Het rigide onderscheid tussen technologie en mensen is vergelijkbaar met het Cartesiaanse dualisme tussen lichaam en geest: daarin worden lichaam en geest aanzien als volledig aparte entiteiten, terwijl het intrinsiek verbonden instanties zijn (waarvan de som van de delen groter is dan het geheel). Net zo zijn het innovatie-DNA en de cultuur van een bedrijf een uitgebalanceerde en emergente samensmelting van mensen en technologie. Je hebt vandaag alletwee nodig. En beiden zijn steeds dichter naar elkaar toe aan het groeien. Denk maar aan de types AI van onder andere IBM, Google en Facebook die neurale netwerken gebruiken die gebaseerd zijn op de werking van het brein.
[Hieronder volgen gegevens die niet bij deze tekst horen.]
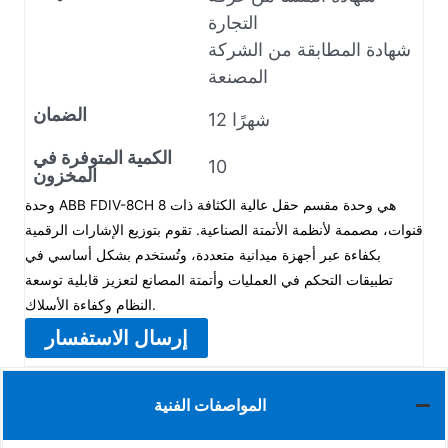
التجارة
شهادة المطابقة من الشركة
المصنعة
الضمان
12 شهرًا
الكمية المتوفرة في
10
المخزون
وحدة ABB FDIV-8CH هي وحدة مقسم حقل عالية الكثافة ذات 8
قنوات، مصممة لأنظمة الأتمتة الصناعية. تقوم بتوزيع الإشارات الرقمية
بكفاءة عبر أجهزة ميدانية متعددة، وتُستخدم بشكل أساسي في
تطبيقات التحكم في العمليات وأتمتة المصانع لتعزيز قابلية توسعة
النظام وكفاءة الأسلاك.
إرسال الاستفسار
المواصفات الفنية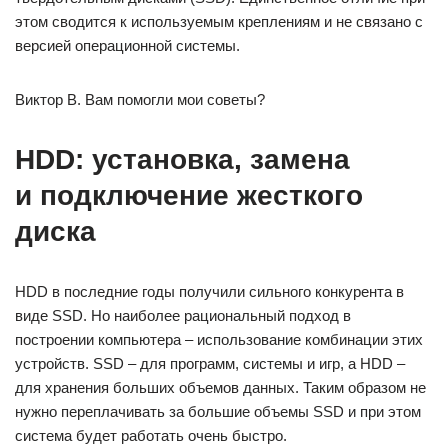
этом сводится к используемым креплениям и не связано с
версией операционной системы.
Виктор В. Вам помогли мои советы?
HDD: установка, замена
и подключение жесткого
диска
HDD в последние годы получили сильного конкурента в
виде SSD. Но наиболее рациональный подход в
построении компьютера – использование комбинации этих
устройств. SSD – для программ, системы и игр, а HDD –
для хранения больших объемов данных. Таким образом не
нужно переплачивать за большие объемы SSD и при этом
система будет работать очень быстро.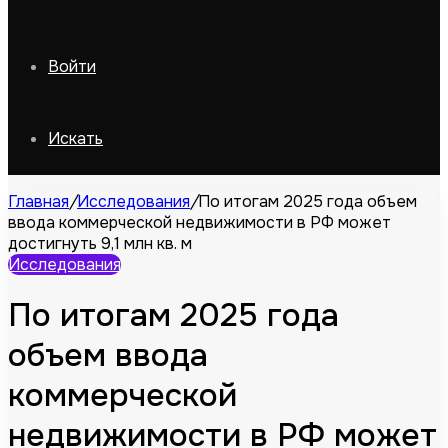
Войти
Искать
Главная
/
Исследования
/
По итогам 2025 года объем
ввода коммерческой недвижимости в РФ может
достигнуть 9,1 млн кв. м
Исследования
По итогам 2025 года
объем ввода
коммерческой
недвижимости в РФ может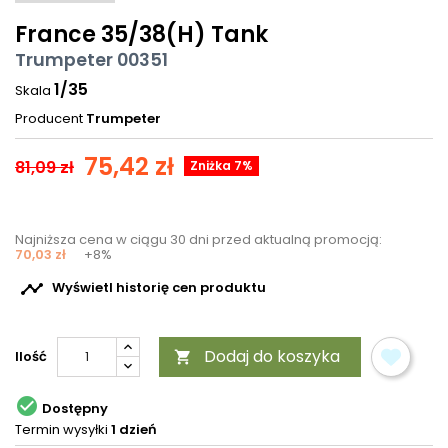
France 35/38(H) Tank
Trumpeter 00351
1/35
Skala
Producent
Trumpeter
75,42 zł
81,09 zł
Zniżka 7%
Najniższa cena w ciągu 30 dni przed aktualną promocją:
70,03 zł
+8%

Wyświetl historię cen produktu
Dodaj do koszyka
Ilość


Dostępny
Termin wysyłki
1 dzień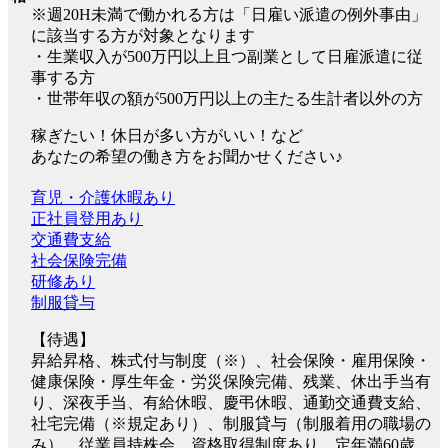
※週20H未満で働かれる方は「日雇い派遣の例外事由」
に該当する方が対象となります
・生業収入が500万円以上且つ副業として日雇派遣に従
事する方
・世帯年収の額が500万円以上の主たる生計者以外の方
稼ぎたい！休日が多い方がいい！など
あなたの希望の働き方をお聞かせください♪
育児・介護休暇あり
正社員登用あり
交通費支給
社会保険完備
研修あり
制服貸与
【待遇】
昇給昇格、株式付与制度（※）、社会保険・雇用保険・
健康保険・厚生年金・労災保険完備、残業、休出手当有
り、深夜手当、有給休暇、慶弔休暇、通勤交通費支給、
社宅完備（※規定あり）、制服貸与（制服着用の職場の
み）、従業員持株会、資格取得制度あり、定年満60歳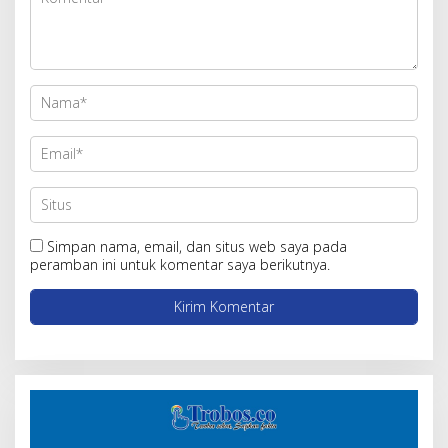
Simpan nama, email, dan situs web saya pada
peramban ini untuk komentar saya berikutnya.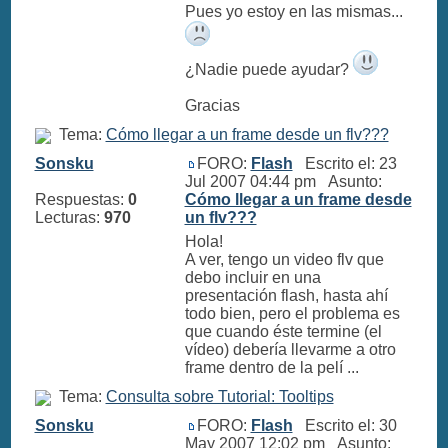
Pues yo estoy en las mismas...
¿Nadie puede ayudar?
Gracias
Tema:
Cómo llegar a un frame desde un flv???
Sonsku
FORO:
Flash
Escrito el: 23
Jul 2007 04:44 pm Asunto:
Respuestas:
0
Cómo llegar a un frame desde
Lecturas:
970
un flv???
Hola!
A ver, tengo un video flv que
debo incluir en una
presentación flash, hasta ahí
todo bien, pero el problema es
que cuando éste termine (el
vídeo) debería llevarme a otro
frame dentro de la pelí ...
Tema:
Consulta sobre Tutorial: Tooltips
Sonsku
FORO:
Flash
Escrito el: 30
May 2007 12:02 pm Asunto:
En pioniers als Neuralink, DARPA, BrainCo Neurable en Eyemind onderzoeken hoe brein-computer interfaces ons beter kunnen laten mergen met computers.

Tech is vandaag zo slim geworden dat het bijna geen ‘gereedschap’ meer kan genoemd worden. In de komende jaren, gaan mensen niet langer machines ‘gebruiken’ maar zullen we eigenlijk met hen moeten samenwerken. Omdat het verder gaat dan puur ‘gebruik’, zullen er ook sociale en emotionele implicaties zijn. Als je beseft dat mensen de neiging hebben om zelfs ‘domme’ machines te antropomorfiseren, klinkt dit wellicht al minder gek. Dit ‘Eliza effect’ – geformuleerd in 1966 door Douglas Hofstadter – zorgt ervoor dat we onbewust menselijke trekken toedichten aan machines. De software bots van Conversica, dat gespecialiseerd is in conversationele AI, worden bijvoorbeeld al regelmatig op date gevraagd. Als we dit al doen bij relatief ‘domme’ machines, zal dat effect uiteraard nog groter worden bij echt intelligente AI bots en robots. Onze ‘sociale’ interacties met hen zullen een impact hebben op de bedrijfscultuur. Als we willen dat werknemers zich gelukkig, relevant en veilig voelen op de werkvloer, zullen we hierover moeten nadenken. Ken Goldberg stelt hierbij de ‘Multiplicity’ voor: een inclusief en hybride model waarbij groepen mensen efficiënt samenwerken met groepen machines zodat ze samen superieure resultaten krijgen. Ik kan Goldbergs excellente opiniestuk hierover sterk aanraden: The Robot-Human Alliance.

Zelfs al mag dit type samenwerking heel erg ‘Day After Tomorrow’ lijken, is tech nu al heel duidelijk verweven doorheen het weefsel van onze innovatiecultuur: het is wat ons verbindt en wat ons toelaat te communiceren, samenwerken, brainstormen en ideeën te vinden. Als we de technologie binnen onze bedrijven veranderen, moeten onze menselijke systemen zich daar ook aan aanpassen. Toyota is een van de eerste bedrijven die dat goed begrepen had. Toen het in de jaren tachtig robots introduceerde in de assemblagelijnen, heeft het zijn werksystemen tegelijkertijd opnieuw ontworpen. Het was daardoor beter in staat om het maximum te halen uit de tech en menselijke samenwerking dan concurrenten als General Motors die een sequentiële aanpak hanteerden.

Tech is niet enkel meer een laag boven onze medewerkers. Het is volledig verwikkeld in de cultuur en deel van de systemen waarin beiden functioneren: of het nu het hele bedrijf betreft of de innovatiecultuur.